Court Opinion

ID: 9680896
Source: CourtListenerOpinion
Date Created: 2023-08-24 07:40:42.044271+00
Date Added: 2024-06-11T18:17:30.035606
License: Public Domain

McGEE, Justice,
dissenting.
I respectfully dissent.
The Railroad affirmatively pled that the accident was due solely to the washout of its tracks caused by an Act of God and produced substantial evidence that the unprecedented rainstorm caused the washout and subsequent accident. The Railroad insisted that this was a controlling issue and requested the trial court to submit an issue inquiring whether the accident was due solely to an Act of God. I am in agreement with the holding of the majority opinion that the court of civil appeals erred in holding that the Railroad was entitled to a separate issue on the Act of God defense; clearly such an issue would have been an inferential rebuttal issue proscribed by Rule 277.

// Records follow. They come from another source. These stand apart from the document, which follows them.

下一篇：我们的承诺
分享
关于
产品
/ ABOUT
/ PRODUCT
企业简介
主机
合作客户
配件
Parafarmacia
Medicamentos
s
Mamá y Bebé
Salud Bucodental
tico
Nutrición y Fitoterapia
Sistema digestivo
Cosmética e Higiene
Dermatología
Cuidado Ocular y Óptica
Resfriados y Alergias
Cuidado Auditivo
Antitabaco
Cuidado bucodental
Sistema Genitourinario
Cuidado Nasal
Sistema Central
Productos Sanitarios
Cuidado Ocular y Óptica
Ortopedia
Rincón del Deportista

I disagree, however, with that portion of the opinion that would require the trial court to submit both a definition of an Act of God and an additional instruction on it. The trial court correctly submitted the following definition and instruction:
“You are instructed that by the term ‘Act of God’ as used in this Charge is meant an accident that is due directly and exclusively to natural causes without human intervention and which no amount of foresight or care reasonably exercised could have prevented. The accident must be one occasioned by the violence of nature, and all human agency is to be excluded from creating or entering into the cause. The term implys [sic] the intervention of some cause not of human origin and not controlled by human power. If the derailment resulted in whole or in part from human negligence it was not an ‘Act of God’.
“An occurrence may be an ‘Act of God’, that is, an event not caused in whole or in part by the negligence of any party.”
The majority opinion, as I understand it, would also require that the following instruction be given in the charge after the definitions of “negligence” and “cause in whole or in part”:
“In connection with the above definitions and any special issue using either term, you are instructed that an occurrence is not caused in whole or in part by the negligence of any party if it is due solely to an ‘Act of God’.”
In my opinion, this additional instruction is an unwarranted comment on the weight of the evidence and, therefore, is improper.
Further, I strongly disagree with the majority’s holding regarding the manner in which Special Issue No. 1 was submitted. The broad form of submission used in this case is a permissible means of submitting controlling issues to the jury, Tex.R.Civ.P. 277; see Mobil Chemical Co. v. Bell, 517 S.W.2d 245 (Tex.1974); Members Mutual *281Insurance Co. v. Muckelroy, 523 S.W.2d 77 (Tex.Civ.App.—Houston [1st Dist.] 1975, writ ref’d n. r. e.), and I do not think additional instructions are necessary. The majority’s opinion, I fear, will lead to the excessive use of explanatory instructions, thus defeating the intent of Rule 277 to have a simpler special verdict system.
I would reverse the judgment of the court of civil appeals and affirm that of the trial court.